David K. Evans is professor emeritus of anthropology at Wake Forest University in Winston-Salem, North Carolina, where he founded the Overseas Research Center in 1967. In his retirement he continues to take students annually to the island of Roatán off the north coast of Honduras in the western Caribbean. For forty-three years Dr. Evans has conducted research on Roatán and now divides his time between Winston-Salem and La Casa Promesa, his family's island home.
Praise for Evans' first novel, The Judas Bird:
From: Becky A. Dayhuff -The Caribbean
"David Evans has done a fine job with character development. The people of The Judas Bird are so very much like the real-life residents of Roatán. Mr. Evans obviously loves the Roatánians, and that love is exemplified in his descriptions of every day island life, as well as the history of those who came centuries ago and left a little of themselves.

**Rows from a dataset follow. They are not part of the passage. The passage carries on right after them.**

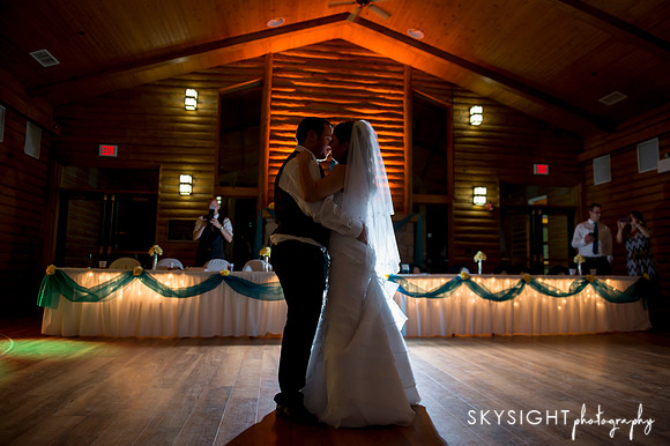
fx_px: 462
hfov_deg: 71.9
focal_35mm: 25
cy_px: 219
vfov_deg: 51.5
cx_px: 343
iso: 1000
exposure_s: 1/40
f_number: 2.8
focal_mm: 24
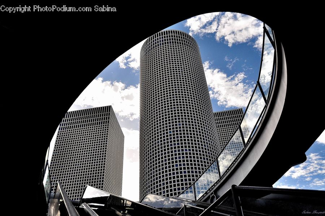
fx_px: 297
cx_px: 162
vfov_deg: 39.8
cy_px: 108
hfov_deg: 57.3
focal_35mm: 33
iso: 200
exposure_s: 1/2500
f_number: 5
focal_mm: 22
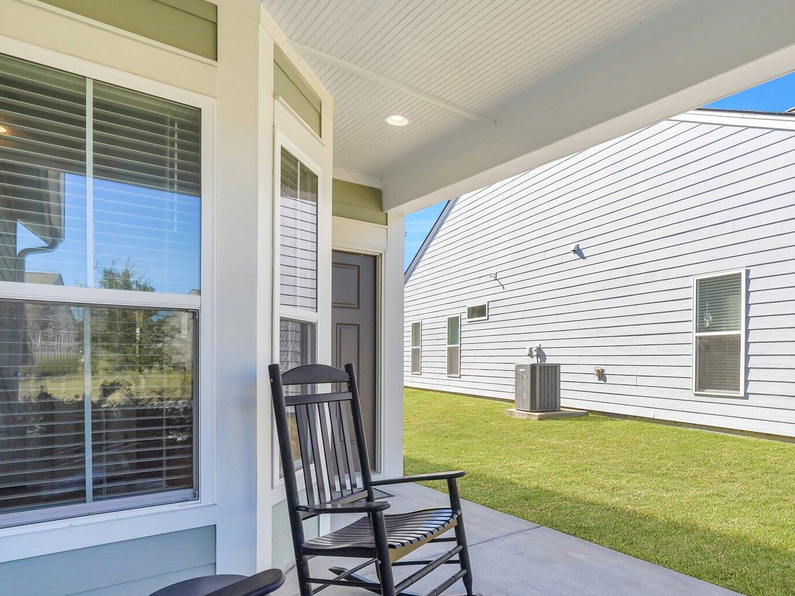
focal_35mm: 23
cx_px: 500
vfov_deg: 58.4
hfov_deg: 72.6
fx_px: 528
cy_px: 360
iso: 320
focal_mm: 16
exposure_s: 1/320
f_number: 9
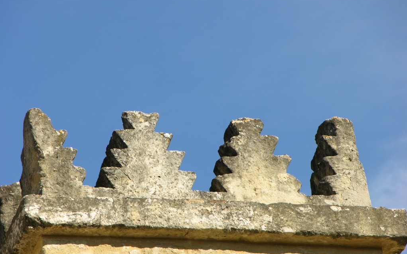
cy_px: 135
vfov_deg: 4.4
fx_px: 3305
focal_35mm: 298
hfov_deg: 7.0
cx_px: 204
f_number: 5.3
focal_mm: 71.2
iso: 50
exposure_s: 1/240
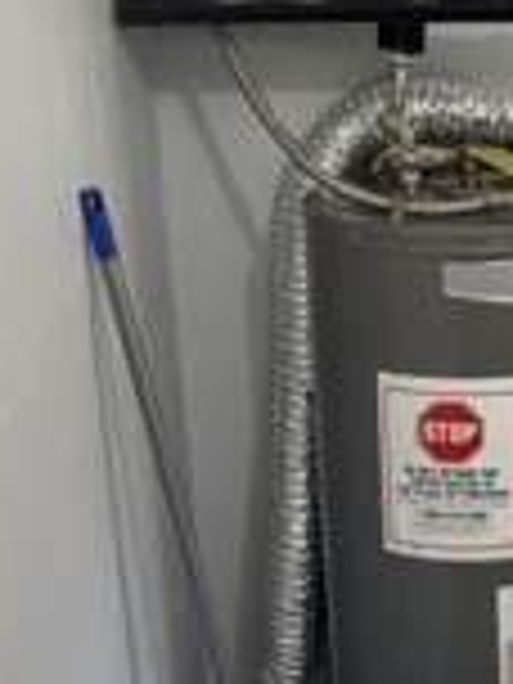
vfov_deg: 32.6
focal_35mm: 59
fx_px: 1166
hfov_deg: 23.7
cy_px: 288
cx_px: 522
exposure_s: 1/60
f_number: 2.2
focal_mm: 2.22
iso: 250
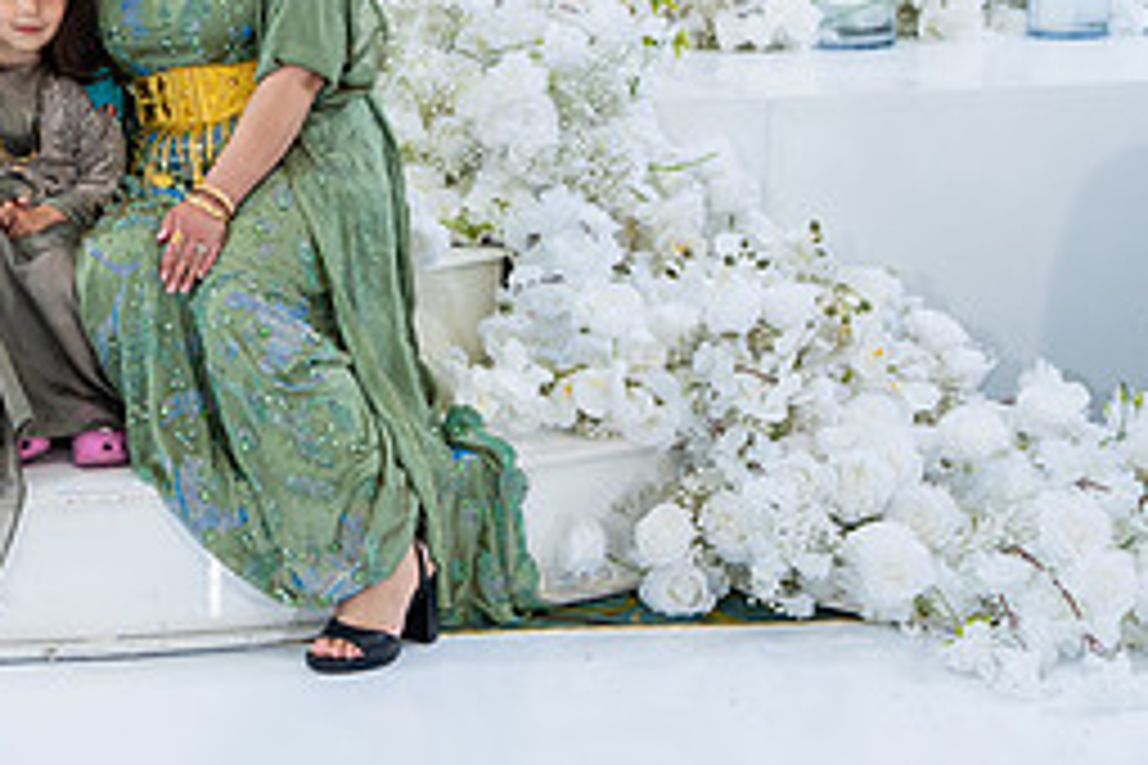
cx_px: 18
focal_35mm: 84
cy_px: 196
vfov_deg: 16.2
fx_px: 2678
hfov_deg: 23.3
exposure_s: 1/160
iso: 500
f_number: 2.8
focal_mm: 37
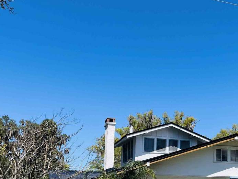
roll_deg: -0.9
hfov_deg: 39.0
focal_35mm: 48
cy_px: 143
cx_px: 168
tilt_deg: +8.4
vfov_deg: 29.6
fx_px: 330
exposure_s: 1/3521
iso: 50
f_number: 1.6
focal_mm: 5.1
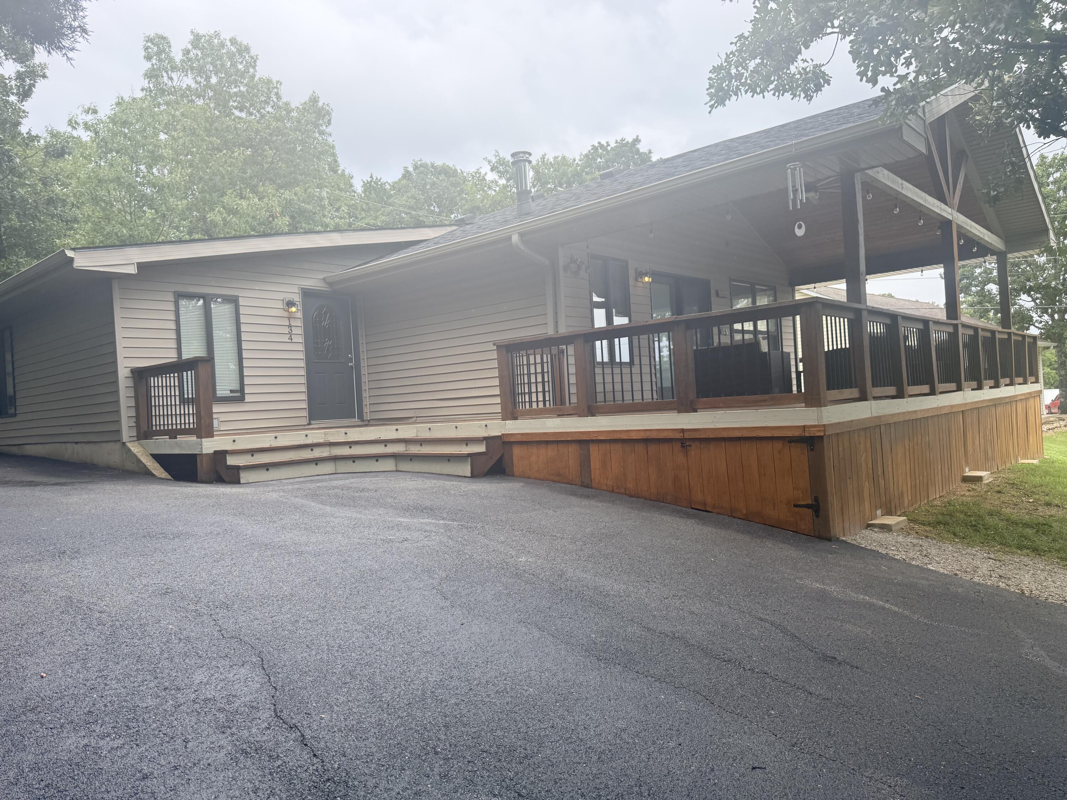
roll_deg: +3.6
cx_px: 534
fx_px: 740
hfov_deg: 71.6
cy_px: 400
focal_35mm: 24
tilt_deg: +1.4
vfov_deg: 56.8
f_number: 1.78
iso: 100
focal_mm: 6.76
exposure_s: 1/1106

The pirates, buccaneers, Indians, Spanish, English, Scots, and slaves who melded into today's islanders are also central to The Judas Bird's plot. It is a rousing adventure story, a love story, and an historical novel all rolled into one."
From: Catherine McCabe -Travel Writer
"What a wonderful story Evans tells in The Judas Bird! His book weaves a tale chock full of intrigue, imagery, and beautifully done dialog, especially when he writes in the local dialect. The Judas Bird perfectly captures life on Roatán."
From: Ron Thompson
"David Evans has written an intriguing new novel that interweaves history, love and deception in the western Caribbean. His characters seem real and rich. The Judas Bird is a tightly-crafted, yet carefree read as well as a beautiful lesson on what happens when paradise comes up against modern greed. This new novel focuses upon the island of Roatán, and picks up where Herman Wouk's Don't Stop the Carnival leaves off."
From: Anne Gilmore -Museum of Anthropology, Wake Forest University
"As an avid reader of mystery and historical fiction, I was hooked soon after I began this novel. The story has it all; including delightful characters and an insightful view of the culture of the people of Roatán Island. Well-researched accounts of pirates, buried treasure and intrigue are smoothly blended with ancient legends, mystery, and romance. The Judas Bird is highly recommended to those who will enjoy exciting adventure neatly mixed with colorful accounts of the past and present of a small Caribbean island. This truly is a "Must Read"! You will be left wanting more!"